* 問題の条件:
刺しゅう製品の記事を読み、次の問いに答えなさい。
1. 北村記世実さんが住んでいるのは滋賀県の何市ですか。
2. 刺しゅうで生計を立てている難民の女性は何人ですか。
3. 売り上げは何を通じて女性たちに届けられますか。
═══ ページ抜粋
パレスチナの伝統的な刺しゅう製品 購入通じ支援協力呼びかけ

中東のイスラエルと、パレスチナの武装勢力の衝突により被害を受けた現地の人たちを支援しようと、滋賀県内でパレスチナの伝統的な刺しゅう製品を販売する女性が協力を呼びかけています。

イスラエルと、パレスチナのガザ地区を実効支配するイスラム原理主義組織ハマスとの間では、今月、激しい攻撃の応酬が続きました。

滋賀県守山市の北村記世実さんは、4年前から国連のプロジェクトを通じて、ガザ地区の女性たちが一針ずつ手縫いする伝統工芸品の刺しゅう製品を輸入販売し、売り上げを通じて支援を続けています。

ストールや服などに繊細な花の模様や幾何学模様が描かれ、300人の難民の女性がこの刺しゅうで生計を立てているということです。

北村さんは、武力衝突が起きてから女性たちの安否に不安を募らせています。

24日、現地の担当者から多くの女性の無事が確認できたと連絡があったということですが、被害が大きかった地区に住む一部の女性は家を破壊され、連絡が取れない状態だということです。

停戦に至ったものの生活再建にはさらに支援が必要だとして、製品の購入を通じた協力を呼びかけています。
北村さんは「作り手の女性がどうしているかとても心配で、祈ることしかできなかった。家が破壊された人もいて、大変なのはこれからだ。日本の人たちもぜひ一緒にサポートしてほしい」と話していました。

売り上げは国連の機関を通じて女性たちに届けられるということです。
══════
═══ 表示データ
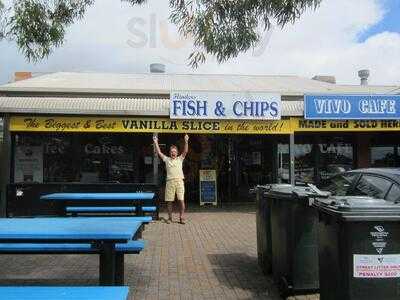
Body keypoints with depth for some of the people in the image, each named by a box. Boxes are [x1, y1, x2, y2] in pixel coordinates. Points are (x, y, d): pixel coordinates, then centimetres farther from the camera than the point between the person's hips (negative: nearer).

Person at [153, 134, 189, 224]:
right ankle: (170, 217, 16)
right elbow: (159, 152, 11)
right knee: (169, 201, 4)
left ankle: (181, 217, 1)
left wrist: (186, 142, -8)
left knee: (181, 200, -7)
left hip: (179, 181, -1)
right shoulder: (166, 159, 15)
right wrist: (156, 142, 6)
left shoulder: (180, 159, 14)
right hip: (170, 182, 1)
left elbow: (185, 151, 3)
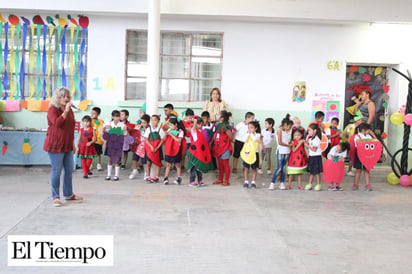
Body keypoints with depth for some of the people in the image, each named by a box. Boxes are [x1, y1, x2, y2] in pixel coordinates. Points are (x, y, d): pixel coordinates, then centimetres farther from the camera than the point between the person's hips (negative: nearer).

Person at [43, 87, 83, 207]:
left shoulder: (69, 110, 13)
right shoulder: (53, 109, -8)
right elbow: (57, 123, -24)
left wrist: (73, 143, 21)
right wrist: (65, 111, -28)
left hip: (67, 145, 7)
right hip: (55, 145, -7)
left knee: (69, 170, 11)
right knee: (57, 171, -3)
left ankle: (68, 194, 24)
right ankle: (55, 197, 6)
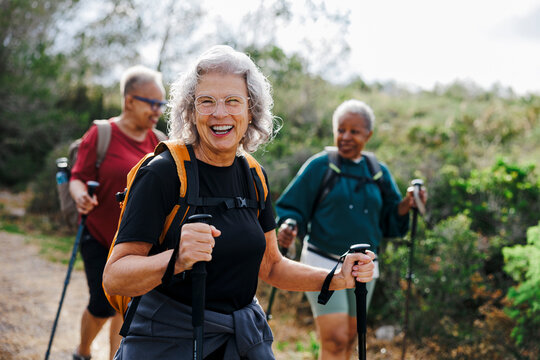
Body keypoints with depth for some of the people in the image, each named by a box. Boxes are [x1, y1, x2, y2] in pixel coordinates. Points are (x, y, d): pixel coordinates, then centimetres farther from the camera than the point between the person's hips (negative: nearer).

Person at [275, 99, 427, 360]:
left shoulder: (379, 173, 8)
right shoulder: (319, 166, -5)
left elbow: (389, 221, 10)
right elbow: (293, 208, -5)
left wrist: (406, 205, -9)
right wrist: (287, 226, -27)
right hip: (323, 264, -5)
══════
* 解答欄:
1. 守山市
2. 300人
3. 国連の機関